Dependency direction: cli → pipeline → processing modules → utils/io + configuration.

## Public API surface

Exported from `__init__.py` via `__all__`:
- `run_pipeline(config: PipelineConfig) -> PipelineResult`
- `PipelineConfig` (dataclass)
- `PipelineResult` (dataclass)

## Configuration

| Mechanism       | Location                        | Purpose                              |
|-----------------|---------------------------------|--------------------------------------|
| `PipelineConfig`| configuration/pipeline_config.py| Dataclass with all pipeline settings |
| CLI arguments   | cli.py                          | Override config values at runtime    |
| YAML config     | User-provided path              | Full pipeline configuration file     |

## Test coverage

| Source Module                | Test File                          | Coverage |
|------------------------------|------------------------------------|----------|
| pipeline.py                  | tests/test_pipeline.py             | Yes      |
| registration/register.py     | tests/test_registration.py         | Yes      |
| detection/detect.py          | tests/test_detection.py            | Yes      |
| mcp/server.py                | (none)                             | Gap      |

## Notable patterns

- Numba-accelerated computation for image processing
- Configuration dataclasses with validation
- MyPy strict mode with full type annotations
- Processing modules follow a consistent register → detect → extract → classify pipeline

## Areas of concern

- `mcp/server.py` lacks test coverage
- Large refactoring effort from original suite2p codebase still in progress
- Multi-day tracking module has high cyclomatic complexity
- Several `# type: ignore` suppressions in registration module

Related skills

Skill	Relationship
`/python-style`	Provides Python coding conventions discovered during exploration
`/cpp-style`	Provides C++ coding conventions discovered during exploration
`/csharp-style`	Provides C# coding conventions discovered during exploration
`/readme-style`	Provides README conventions when exploration reveals README issues
`/commit`	Should be invoked after completing code changes informed by context
`/skill-design`	Provides skill conventions when exploration reveals skill files

Proactive behavior

Invoke at session start to ensure full context before making changes. Prevents blind modifications and ensures understanding of existing patterns.

Do NOT make code changes during exploration. Present findings and wait for user direction.

Verification checklist

You MUST verify the exploration output against this checklist before presenting it to the user.

text

Exploration Output Compliance:
- [ ] Project purpose summarized (1-2 sentences)
- [ ] Entry points identified with locations (pyproject.toml scripts, CLI commands)
- [ ] Key components identified with locations and purposes
- [ ] Call chains traced from entry points through core logic (file:function references)
- [ ] Import dependencies mapped with central components highlighted
- [ ] Public API surface enumerated (exported classes, functions, constants)
- [ ] Configuration mechanisms documented (pyproject.toml, env vars, config files, dataclasses)
- [ ] Test files mapped to source modules with coverage gaps noted
- [ ] Design patterns and cross-cutting concerns documented
- [ ] Areas of concern noted (technical debt, complexity, missing coverage)
- [ ] Output uses structured format (headings, tables, lists)
- [ ] No code modifications were made during exploration
- [ ] Exploration depth matches project size tier (small/medium/large)

Exercise task A: According to the passage given, which source module has no test file?

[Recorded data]
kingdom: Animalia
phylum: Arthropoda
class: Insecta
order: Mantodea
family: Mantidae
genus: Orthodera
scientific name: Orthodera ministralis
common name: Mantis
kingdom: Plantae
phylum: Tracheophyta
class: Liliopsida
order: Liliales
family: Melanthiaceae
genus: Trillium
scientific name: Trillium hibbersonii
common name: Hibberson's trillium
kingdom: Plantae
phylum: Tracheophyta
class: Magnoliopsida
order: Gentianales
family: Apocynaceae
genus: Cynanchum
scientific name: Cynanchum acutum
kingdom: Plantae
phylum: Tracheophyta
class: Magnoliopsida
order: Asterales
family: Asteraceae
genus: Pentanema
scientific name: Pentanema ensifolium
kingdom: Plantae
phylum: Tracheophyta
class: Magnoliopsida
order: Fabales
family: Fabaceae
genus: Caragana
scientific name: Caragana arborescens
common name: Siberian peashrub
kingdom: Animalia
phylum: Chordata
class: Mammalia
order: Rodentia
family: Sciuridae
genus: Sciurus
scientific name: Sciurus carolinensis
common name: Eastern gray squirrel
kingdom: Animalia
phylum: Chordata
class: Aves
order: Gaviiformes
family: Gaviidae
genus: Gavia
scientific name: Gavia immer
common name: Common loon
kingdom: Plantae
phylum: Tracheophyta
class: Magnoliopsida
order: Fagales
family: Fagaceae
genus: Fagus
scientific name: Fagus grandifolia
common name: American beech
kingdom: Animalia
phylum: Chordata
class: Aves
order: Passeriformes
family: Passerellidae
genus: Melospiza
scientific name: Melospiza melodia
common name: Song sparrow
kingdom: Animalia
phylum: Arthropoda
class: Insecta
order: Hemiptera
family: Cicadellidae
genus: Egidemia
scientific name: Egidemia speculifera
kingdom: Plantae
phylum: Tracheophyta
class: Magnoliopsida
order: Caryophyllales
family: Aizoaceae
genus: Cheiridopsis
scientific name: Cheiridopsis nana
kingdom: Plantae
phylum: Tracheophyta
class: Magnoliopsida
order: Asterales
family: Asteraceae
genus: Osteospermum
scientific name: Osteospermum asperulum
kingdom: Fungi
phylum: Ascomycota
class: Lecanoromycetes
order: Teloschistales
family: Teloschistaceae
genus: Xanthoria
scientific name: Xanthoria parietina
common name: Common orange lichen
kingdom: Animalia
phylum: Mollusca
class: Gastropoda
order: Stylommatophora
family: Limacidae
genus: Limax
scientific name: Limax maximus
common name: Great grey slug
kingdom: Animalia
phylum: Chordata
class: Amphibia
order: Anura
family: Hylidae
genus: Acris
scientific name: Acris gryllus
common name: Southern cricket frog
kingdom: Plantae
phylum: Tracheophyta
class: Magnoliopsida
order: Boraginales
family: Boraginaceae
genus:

Exercise task B: Rewrite the rows starting at the line that contains "phylum: Ascomycota" and ending at the line that contains "scientific name: Acris gryllus", replacing "scientific name" with "species" and leaving everything else unchanged. Give only those lines.

Correct answer A: mcp/server.py

Correct answer B:
phylum: Ascomycota
class: Lecanoromycetes
order: Teloschistales
family: Teloschistaceae
genus: Xanthoria
species: Xanthoria parietina
common name: Common orange lichen
kingdom: Animalia
phylum: Mollusca
class: Gastropoda
order: Stylommatophora
family: Limacidae
genus: Limax
species: Limax maximus
common name: Great grey slug
kingdom: Animalia
phylum: Chordata
class: Amphibia
order: Anura
family: Hylidae
genus: Acris
species: Acris gryllus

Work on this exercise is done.